> **EXERCISE BRIEF**
If a record holds a picture, leave the picture out and copy everything else exactly.

> **TASK INPUT**
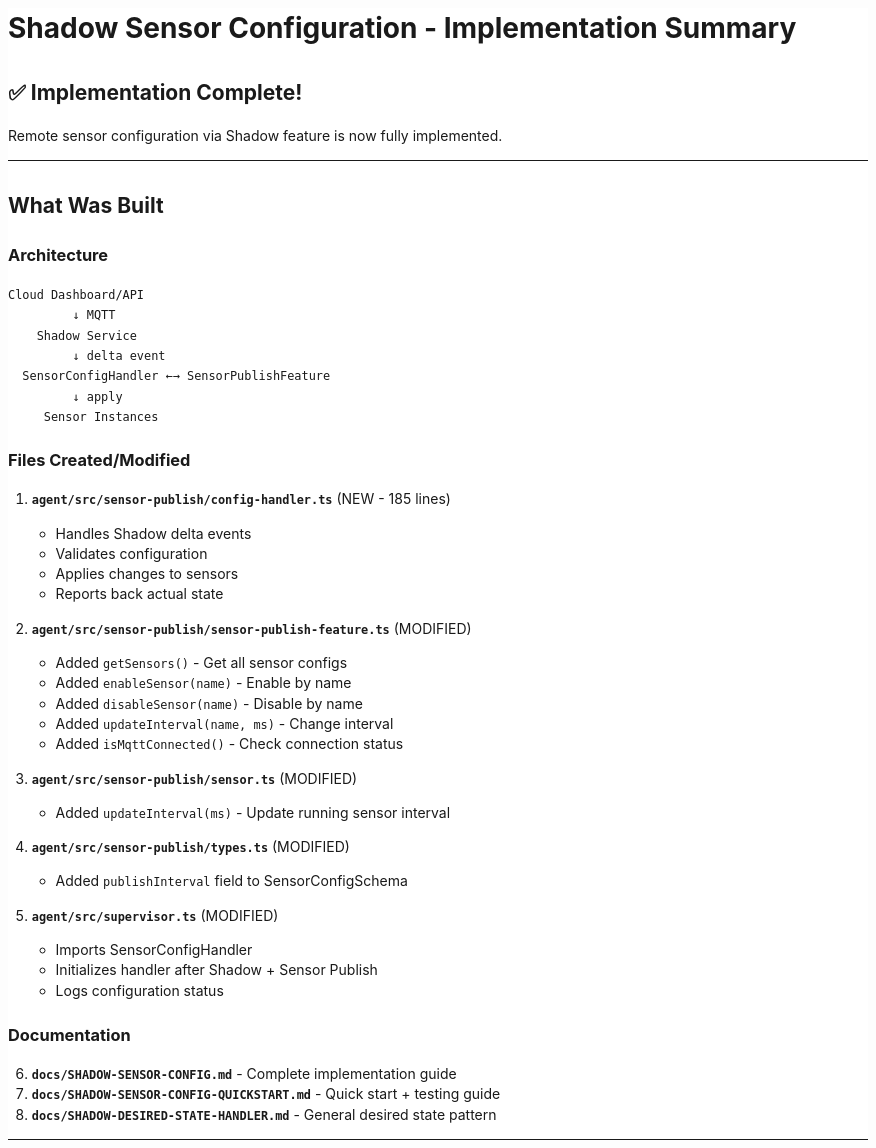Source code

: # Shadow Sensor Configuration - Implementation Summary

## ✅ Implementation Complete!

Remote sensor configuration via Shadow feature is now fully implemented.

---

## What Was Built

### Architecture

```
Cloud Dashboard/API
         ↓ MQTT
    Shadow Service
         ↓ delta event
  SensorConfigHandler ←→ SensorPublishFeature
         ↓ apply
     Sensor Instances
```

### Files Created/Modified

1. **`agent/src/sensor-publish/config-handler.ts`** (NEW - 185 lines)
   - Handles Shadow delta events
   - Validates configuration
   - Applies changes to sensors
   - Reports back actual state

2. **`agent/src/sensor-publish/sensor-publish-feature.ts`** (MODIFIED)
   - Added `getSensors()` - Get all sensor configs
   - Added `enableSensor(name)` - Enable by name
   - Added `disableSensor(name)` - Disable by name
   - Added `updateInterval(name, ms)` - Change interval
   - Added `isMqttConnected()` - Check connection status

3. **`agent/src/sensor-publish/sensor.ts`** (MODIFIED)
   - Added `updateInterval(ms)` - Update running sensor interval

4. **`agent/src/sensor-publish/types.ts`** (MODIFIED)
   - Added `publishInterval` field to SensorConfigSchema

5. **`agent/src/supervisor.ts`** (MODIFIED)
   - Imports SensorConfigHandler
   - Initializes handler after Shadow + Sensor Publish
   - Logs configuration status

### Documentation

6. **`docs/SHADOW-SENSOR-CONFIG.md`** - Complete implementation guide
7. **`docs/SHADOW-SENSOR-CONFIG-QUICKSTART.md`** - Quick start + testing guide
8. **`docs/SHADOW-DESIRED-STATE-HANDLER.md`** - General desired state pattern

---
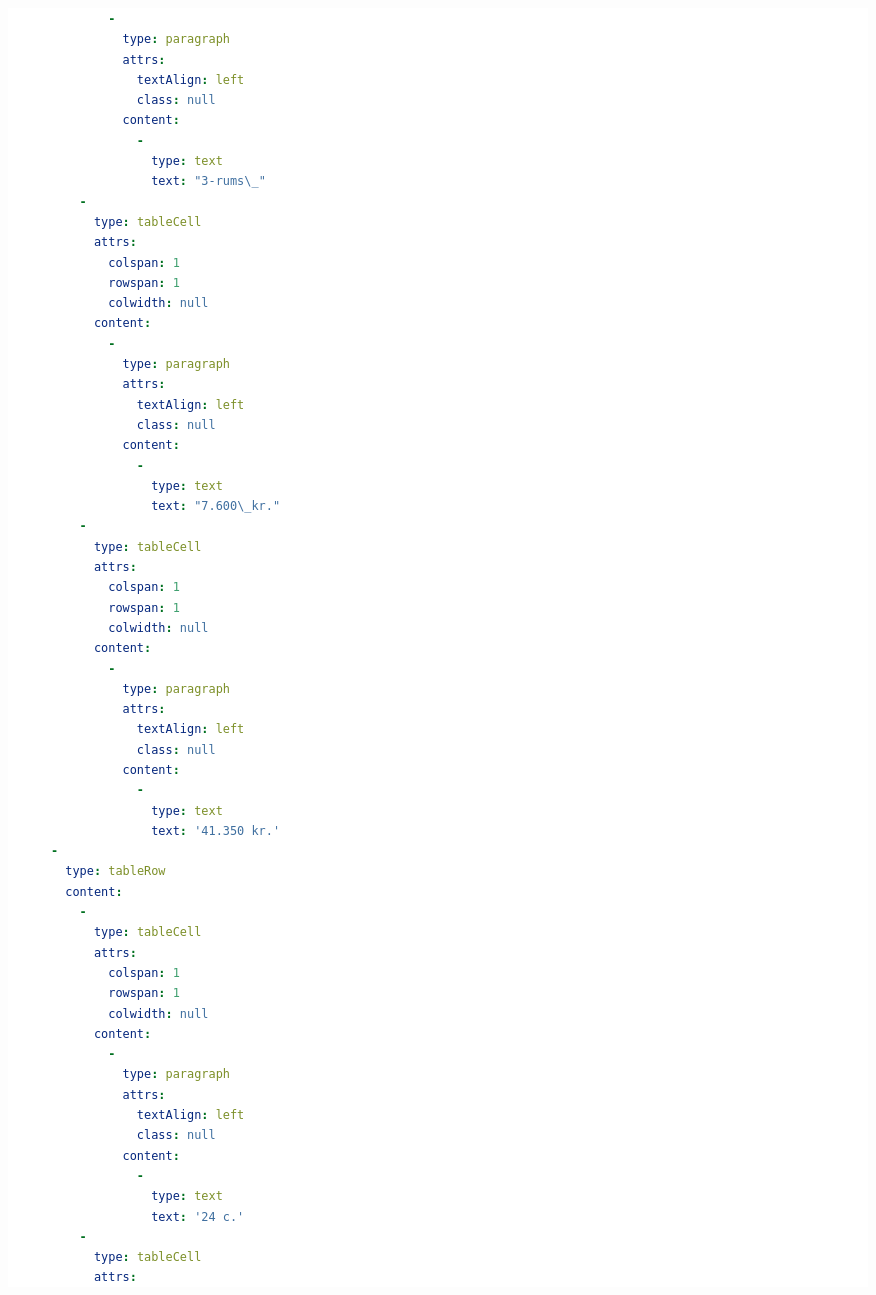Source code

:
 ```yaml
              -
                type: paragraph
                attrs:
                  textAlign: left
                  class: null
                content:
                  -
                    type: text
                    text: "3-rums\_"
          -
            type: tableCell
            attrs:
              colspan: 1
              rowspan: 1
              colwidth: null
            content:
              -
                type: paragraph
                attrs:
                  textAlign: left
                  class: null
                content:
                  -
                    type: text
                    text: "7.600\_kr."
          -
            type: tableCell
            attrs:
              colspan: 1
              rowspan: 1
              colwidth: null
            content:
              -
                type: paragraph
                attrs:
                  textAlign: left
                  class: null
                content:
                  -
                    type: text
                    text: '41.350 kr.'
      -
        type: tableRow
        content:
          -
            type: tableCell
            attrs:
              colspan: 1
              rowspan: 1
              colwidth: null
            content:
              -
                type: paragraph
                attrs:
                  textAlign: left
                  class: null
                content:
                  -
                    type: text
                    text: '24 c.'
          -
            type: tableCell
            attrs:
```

> **ANSWER FOR THE TASK**
Source code

: # Shadow Sensor Configuration - Implementation Summary

## ✅ Implementation Complete!

Remote sensor configuration via Shadow feature is now fully implemented.

---

## What Was Built

### Architecture

```
Cloud Dashboard/API
         ↓ MQTT
    Shadow Service
         ↓ delta event
  SensorConfigHandler ←→ SensorPublishFeature
         ↓ apply
     Sensor Instances
```

### Files Created/Modified

1. **`agent/src/sensor-publish/config-handler.ts`** (NEW - 185 lines)
   - Handles Shadow delta events
   - Validates configuration
   - Applies changes to sensors
   - Reports back actual state

2. **`agent/src/sensor-publish/sensor-publish-feature.ts`** (MODIFIED)
   - Added `getSensors()` - Get all sensor configs
   - Added `enableSensor(name)` - Enable by name
   - Added `disableSensor(name)` - Disable by name
   - Added `updateInterval(name, ms)` - Change interval
   - Added `isMqttConnected()` - Check connection status

3. **`agent/src/sensor-publish/sensor.ts`** (MODIFIED)
   - Added `updateInterval(ms)` - Update running sensor interval

4. **`agent/src/sensor-publish/types.ts`** (MODIFIED)
   - Added `publishInterval` field to SensorConfigSchema

5. **`agent/src/supervisor.ts`** (MODIFIED)
   - Imports SensorConfigHandler
   - Initializes handler after Shadow + Sensor Publish
   - Logs configuration status

### Documentation

6. **`docs/SHADOW-SENSOR-CONFIG.md`** - Complete implementation guide
7. **`docs/SHADOW-SENSOR-CONFIG-QUICKSTART.md`** - Quick start + testing guide
8. **`docs/SHADOW-DESIRED-STATE-HANDLER.md`** - General desired state pattern

---
Source code

:
 ```yaml
              -
                type: paragraph
                attrs:
                  textAlign: left
                  class: null
                content:
                  -
                    type: text
                    text: "3-rums\_"
          -
            type: tableCell
            attrs:
              colspan: 1
              rowspan: 1
              colwidth: null
            content:
              -
                type: paragraph
                attrs:
                  textAlign: left
                  class: null
                content:
                  -
                    type: text
                    text: "7.600\_kr."
          -
            type: tableCell
            attrs:
              colspan: 1
              rowspan: 1
              colwidth: null
            content:
              -
                type: paragraph
                attrs:
                  textAlign: left
                  class: null
                content:
                  -
                    type: text
                    text: '41.350 kr.'
      -
        type: tableRow
        content:
          -
            type: tableCell
            attrs:
              colspan: 1
              rowspan: 1
              colwidth: null
            content:
              -
                type: paragraph
                attrs:
                  textAlign: left
                  class: null
                content:
                  -
                    type: text
                    text: '24 c.'
          -
            type: tableCell
            attrs:
```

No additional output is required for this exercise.